There are several alternate endings to the movie, which don't appear on any of the video releases, but are the same in both the novelization and the graphic novel.

  • In both media, De Nomolos ends up being killed by the exploding heads of the Evil Bill and Ted. He ends up in hell, where he spends all eternity with the Evil Bill and Ted.
  • There's also at least one scene which appears in the promo trailer for the movie, as well as the novel and graphic novel. When Bill and Ted end up in Hell after their exorcism at the hands of Missy, they initially arrive in Hell and start having to break rocks (this part also is in the "Reaper" song at the end of the movie/soundtrack). In it, a Demon pulls a rat out of its mouth, at which point Ted exclaims that he knew a guy who "got one of those in a bucket of chicken once."

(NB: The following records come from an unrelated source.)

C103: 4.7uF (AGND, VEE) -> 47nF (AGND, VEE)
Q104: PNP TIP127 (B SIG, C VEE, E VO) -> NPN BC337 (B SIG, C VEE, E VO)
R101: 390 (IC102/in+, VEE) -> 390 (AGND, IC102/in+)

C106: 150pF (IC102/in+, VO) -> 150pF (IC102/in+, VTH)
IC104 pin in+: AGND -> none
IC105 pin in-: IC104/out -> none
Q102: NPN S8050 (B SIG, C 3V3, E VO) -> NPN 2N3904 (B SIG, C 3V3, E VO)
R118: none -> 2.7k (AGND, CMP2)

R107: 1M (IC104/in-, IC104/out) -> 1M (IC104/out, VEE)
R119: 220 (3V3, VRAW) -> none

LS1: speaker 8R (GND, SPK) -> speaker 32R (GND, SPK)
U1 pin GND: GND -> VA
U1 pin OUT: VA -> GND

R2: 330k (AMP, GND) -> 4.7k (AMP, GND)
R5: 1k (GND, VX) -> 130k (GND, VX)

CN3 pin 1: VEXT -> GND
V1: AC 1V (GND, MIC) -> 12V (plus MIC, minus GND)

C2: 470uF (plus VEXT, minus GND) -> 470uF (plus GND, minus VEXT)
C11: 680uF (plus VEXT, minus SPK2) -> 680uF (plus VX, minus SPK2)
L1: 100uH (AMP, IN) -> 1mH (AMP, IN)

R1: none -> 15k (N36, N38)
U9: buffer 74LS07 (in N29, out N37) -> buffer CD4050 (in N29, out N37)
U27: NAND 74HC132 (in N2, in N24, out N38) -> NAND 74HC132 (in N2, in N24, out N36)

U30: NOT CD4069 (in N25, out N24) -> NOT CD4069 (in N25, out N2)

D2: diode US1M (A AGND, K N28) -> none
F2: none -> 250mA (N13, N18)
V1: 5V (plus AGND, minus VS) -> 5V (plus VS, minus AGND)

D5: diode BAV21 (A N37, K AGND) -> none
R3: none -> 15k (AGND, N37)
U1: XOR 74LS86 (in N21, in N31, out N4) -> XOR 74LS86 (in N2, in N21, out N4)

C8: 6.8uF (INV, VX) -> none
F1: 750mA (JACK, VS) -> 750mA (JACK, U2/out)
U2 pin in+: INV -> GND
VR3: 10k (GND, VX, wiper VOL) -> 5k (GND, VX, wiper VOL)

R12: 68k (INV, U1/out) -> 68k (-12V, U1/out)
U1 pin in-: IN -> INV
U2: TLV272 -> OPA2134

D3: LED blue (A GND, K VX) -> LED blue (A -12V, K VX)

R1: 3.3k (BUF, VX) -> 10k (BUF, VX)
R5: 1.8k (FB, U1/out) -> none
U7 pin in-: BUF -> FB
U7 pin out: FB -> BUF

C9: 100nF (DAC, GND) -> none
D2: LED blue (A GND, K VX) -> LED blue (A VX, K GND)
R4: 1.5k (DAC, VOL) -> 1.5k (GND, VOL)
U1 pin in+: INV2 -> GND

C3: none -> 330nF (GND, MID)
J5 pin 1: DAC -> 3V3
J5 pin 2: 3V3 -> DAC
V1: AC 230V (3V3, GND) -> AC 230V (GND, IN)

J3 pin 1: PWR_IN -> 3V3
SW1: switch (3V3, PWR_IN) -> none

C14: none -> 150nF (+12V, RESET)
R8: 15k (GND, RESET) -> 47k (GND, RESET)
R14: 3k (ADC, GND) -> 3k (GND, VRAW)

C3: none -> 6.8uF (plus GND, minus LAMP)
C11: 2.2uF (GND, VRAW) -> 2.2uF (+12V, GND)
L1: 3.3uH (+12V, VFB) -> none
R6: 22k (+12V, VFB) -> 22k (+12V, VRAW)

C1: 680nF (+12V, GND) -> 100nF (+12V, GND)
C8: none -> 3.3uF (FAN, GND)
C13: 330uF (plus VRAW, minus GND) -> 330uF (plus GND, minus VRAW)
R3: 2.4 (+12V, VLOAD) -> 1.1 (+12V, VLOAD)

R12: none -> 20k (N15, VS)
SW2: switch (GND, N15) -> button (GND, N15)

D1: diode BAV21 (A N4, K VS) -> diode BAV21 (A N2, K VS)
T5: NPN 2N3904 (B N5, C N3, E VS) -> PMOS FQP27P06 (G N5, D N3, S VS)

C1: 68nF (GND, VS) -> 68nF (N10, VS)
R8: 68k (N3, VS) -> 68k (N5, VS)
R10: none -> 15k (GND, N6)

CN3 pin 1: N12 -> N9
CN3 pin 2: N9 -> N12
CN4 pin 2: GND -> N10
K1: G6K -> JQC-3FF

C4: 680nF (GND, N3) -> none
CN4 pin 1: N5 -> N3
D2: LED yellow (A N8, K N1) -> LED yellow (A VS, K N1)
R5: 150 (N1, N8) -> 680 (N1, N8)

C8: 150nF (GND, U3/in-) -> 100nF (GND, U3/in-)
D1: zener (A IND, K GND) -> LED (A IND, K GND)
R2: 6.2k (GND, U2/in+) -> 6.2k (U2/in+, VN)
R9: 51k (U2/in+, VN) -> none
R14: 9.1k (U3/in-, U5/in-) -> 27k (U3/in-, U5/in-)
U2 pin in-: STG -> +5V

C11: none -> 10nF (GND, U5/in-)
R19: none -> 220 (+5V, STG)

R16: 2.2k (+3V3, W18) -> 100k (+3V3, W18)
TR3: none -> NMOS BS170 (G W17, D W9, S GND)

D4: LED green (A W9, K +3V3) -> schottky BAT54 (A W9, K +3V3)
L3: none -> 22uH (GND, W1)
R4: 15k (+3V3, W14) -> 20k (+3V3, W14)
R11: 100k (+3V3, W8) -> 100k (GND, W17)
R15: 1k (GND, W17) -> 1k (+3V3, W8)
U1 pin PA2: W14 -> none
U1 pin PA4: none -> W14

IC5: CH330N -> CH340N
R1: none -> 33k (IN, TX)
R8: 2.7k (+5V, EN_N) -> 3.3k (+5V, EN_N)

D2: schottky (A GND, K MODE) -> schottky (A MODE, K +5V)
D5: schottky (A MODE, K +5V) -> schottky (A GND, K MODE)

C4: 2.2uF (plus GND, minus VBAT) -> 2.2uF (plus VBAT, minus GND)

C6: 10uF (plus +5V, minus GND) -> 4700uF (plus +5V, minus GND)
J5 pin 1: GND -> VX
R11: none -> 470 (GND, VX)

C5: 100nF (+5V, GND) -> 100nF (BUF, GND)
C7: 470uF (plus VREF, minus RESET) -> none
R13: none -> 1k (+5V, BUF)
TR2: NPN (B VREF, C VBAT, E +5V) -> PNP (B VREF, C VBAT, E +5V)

In Vai's "Reaper" this is the part where the following lines happen:

"Dude, I totally broke a rock!"

"Excellent!"

"Y'know, I kinda like this!"

  • An alternate scene where evil Bill and Ted reveal to Joanna and Elizabeth their secret by unzipping their faces and torso and introduce that one is the evil version of the other.
  • Another such scene has the Evil Bill and Ted using a set of canisters from their chests to produce real-world versions of the monsters from Bill and Ted's personal Hells (the Easter Rabbit, Granny S. Preston Esq. and Colonel Oats) and prevent them from getting to the concert. These three chase Bill, Ted, the Reaper and Station down just after they collect the parts for the Good Robot Usses, and Bill and Ted realize that they have to face their fears to defeat them. In the comic book version, Bill finally kisses his grandmother, Ted phones his little brother and confesses to stealing the candy, and the pair manage to bring out Oats' sensitive side, causing each of them to vanish. In the filmed version, the pair simply refuse to show their fear, which causes the monsters to shrink into nothingness. Although this scene never takes place in the finished film, it is foreshadowed by the evil robots (they say "Good luck getting to the concert" even though they make no effort to stop them).
  • Finally, in the original version of the climax, Evil Bill and Ted repeatedly kill Bill and Ted after the Good Robot Usses run off. Bill and Ted force the Reaper to bring them back each time, citing the number of games they beat him at while in Hell. Part of this scene (Bill and Ted being flung across the stage) made it into the theatrical trailer.
  • One scene did manage to be restored for the 1996 TBS television broadcast. This was a light hearted moment that occurs as soon as Station starts to work on "the good robot Bill and Ted" while they were on their way to the Battle of The Bands. Death switches seats with Ted and confronts Bill with the belief that he is unappreciated. Bill tries to pep talk Death by telling him it's not true, but Death is not buying it. So Bill makes it up to him by giving him a stick of gum. Death puts the gum in his mouth, wrapper and all, and immediately spits it out, replying "I don't like gum". As of this writing, this is the only deleted scene to be shown in full.

Marvel Comics adaptation

To coincide with the release of the movie, Marvel Comics released a one-shot comic book adaptation of the movie, hiring Evan Dorkin to adapt the screenplay and pencil the art (Fabian Nicieza admired Dorkin's work on Pirate Corp$!) with Stephen DeStafano, Marie Severin and Ron Boyd as inkers. Like Archie Goodwin's adaptation of A New Hope, Dorkin worked from the original script, which included many of the deleted scenes, and portrayed Death as the archetypal skeletal figure. Due to the popularity of the comic, Marvel commissioned a spin-off series, Bill and Ted's Excellent Comic Book, which kept the talents of Dorkin, Destafano and Severin. The series ran for 12 issues.

Trivia

One of the bands they competed against in the Battle of the Bands was real-life California band Primus, led by Les Claypool. The song Wyld Stallyns performs at the competition was "God Gave Rock 'n Roll To You", which in real life was originally performed by Argent, and later covered by KISS. It was the KISS version of the song that was used in the actual movie, albeit with a more elaborate intro. The introduction to this song is played in the film by Steve Vai.